Exercise instructions >> Since only the total matters, count the lines of these entries containing the word "Document" and write that total alone.

(Study material begins)

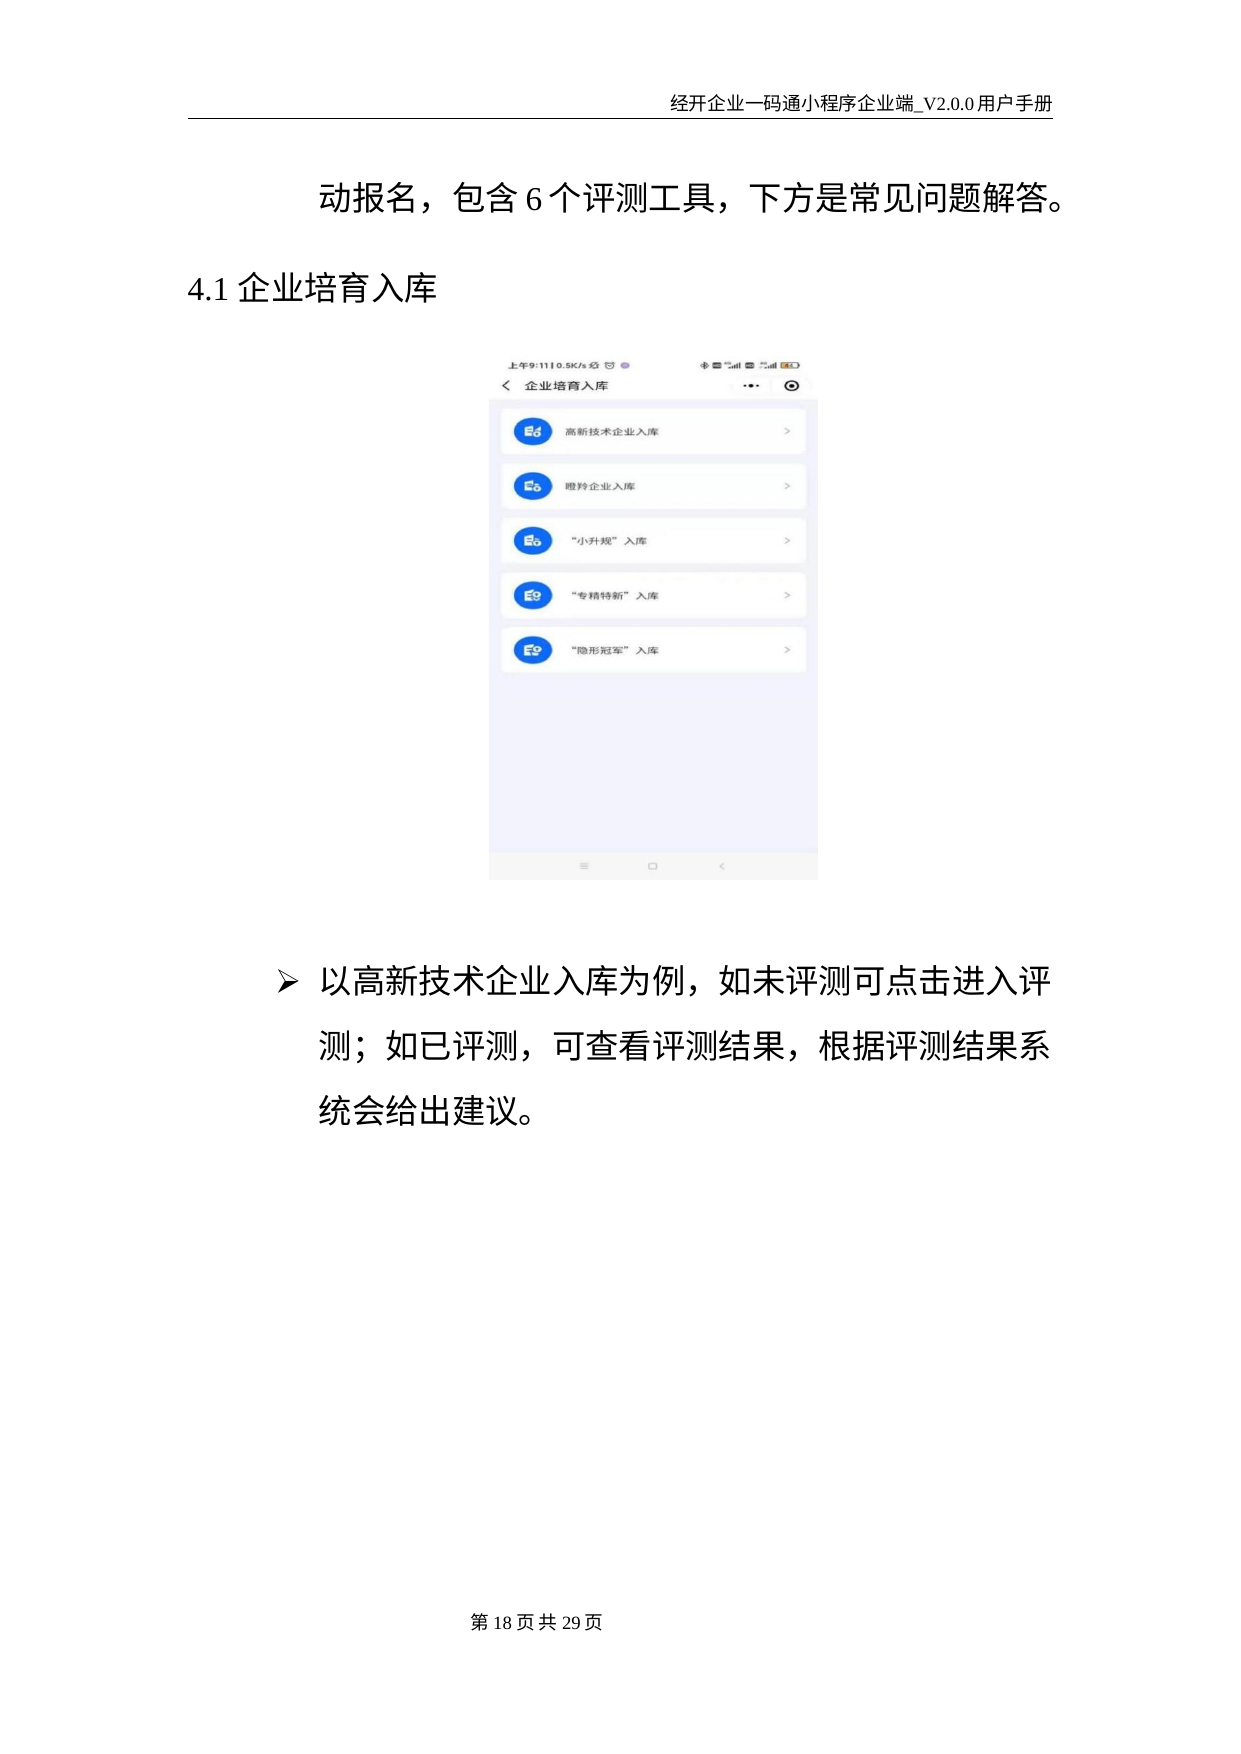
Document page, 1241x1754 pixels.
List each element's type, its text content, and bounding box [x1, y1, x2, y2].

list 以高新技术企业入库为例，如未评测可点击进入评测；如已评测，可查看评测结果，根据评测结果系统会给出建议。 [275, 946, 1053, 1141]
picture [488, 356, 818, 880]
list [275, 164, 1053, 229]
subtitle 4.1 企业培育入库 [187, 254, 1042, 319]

(Study material ends)
(Study material begins)

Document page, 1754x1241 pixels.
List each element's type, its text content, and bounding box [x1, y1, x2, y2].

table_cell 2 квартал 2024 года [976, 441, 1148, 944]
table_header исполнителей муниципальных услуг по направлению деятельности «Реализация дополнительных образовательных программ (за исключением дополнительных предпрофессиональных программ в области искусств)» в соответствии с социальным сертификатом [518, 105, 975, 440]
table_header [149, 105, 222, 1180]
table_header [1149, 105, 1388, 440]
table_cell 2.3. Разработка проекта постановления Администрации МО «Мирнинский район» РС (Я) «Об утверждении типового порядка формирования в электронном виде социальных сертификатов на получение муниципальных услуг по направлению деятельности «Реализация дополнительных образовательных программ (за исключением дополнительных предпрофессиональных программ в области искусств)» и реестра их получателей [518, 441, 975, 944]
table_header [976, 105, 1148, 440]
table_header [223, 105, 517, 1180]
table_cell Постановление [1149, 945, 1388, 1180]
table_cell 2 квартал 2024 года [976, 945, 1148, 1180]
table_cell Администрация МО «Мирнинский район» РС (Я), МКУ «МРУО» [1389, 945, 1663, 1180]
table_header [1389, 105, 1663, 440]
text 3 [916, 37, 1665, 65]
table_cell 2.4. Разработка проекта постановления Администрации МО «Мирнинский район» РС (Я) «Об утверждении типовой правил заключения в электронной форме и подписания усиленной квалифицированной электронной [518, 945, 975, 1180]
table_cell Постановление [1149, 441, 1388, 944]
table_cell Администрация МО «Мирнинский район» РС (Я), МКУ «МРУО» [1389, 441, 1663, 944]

(Study material ends)

Solution to this exercise >> 2